[Stored data entries]

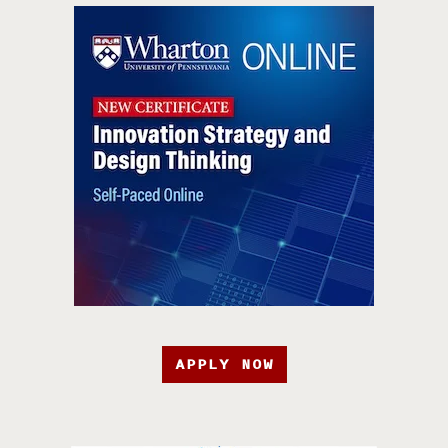
APPLY NOW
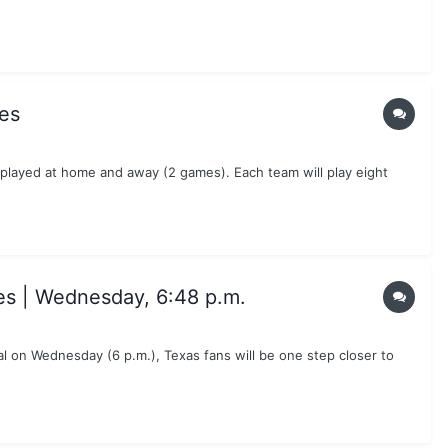
es
 played at home and away (2 games). Each team will play eight
es | Wednesday, 6:48 p.m.
 on Wednesday (6 p.m.), Texas fans will be one step closer to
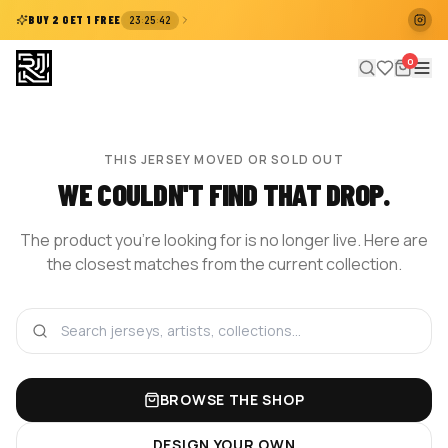
:
:
BUY 2 GET 1 FREE
23
25
41
0
THIS JERSEY MOVED OR SOLD OUT
WE COULDN'T FIND THAT DROP.
The product you're looking for is no longer live. Here are
the closest matches from the current collection.
BROWSE THE SHOP
DESIGN YOUR OWN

▶ **Assignment**
The records above need retyping in full. Omit the pictures, and change nothing else.

▶ **Response to the task**
APPLY NOW
es
 played at home and away (2 games). Each team will play eight
es | Wednesday, 6:48 p.m.
 on Wednesday (6 p.m.), Texas fans will be one step closer to
:
:
BUY 2 GET 1 FREE
23
25
41
0
THIS JERSEY MOVED OR SOLD OUT
WE COULDN'T FIND THAT DROP.
The product you're looking for is no longer live. Here are
the closest matches from the current collection.
BROWSE THE SHOP
DESIGN YOUR OWN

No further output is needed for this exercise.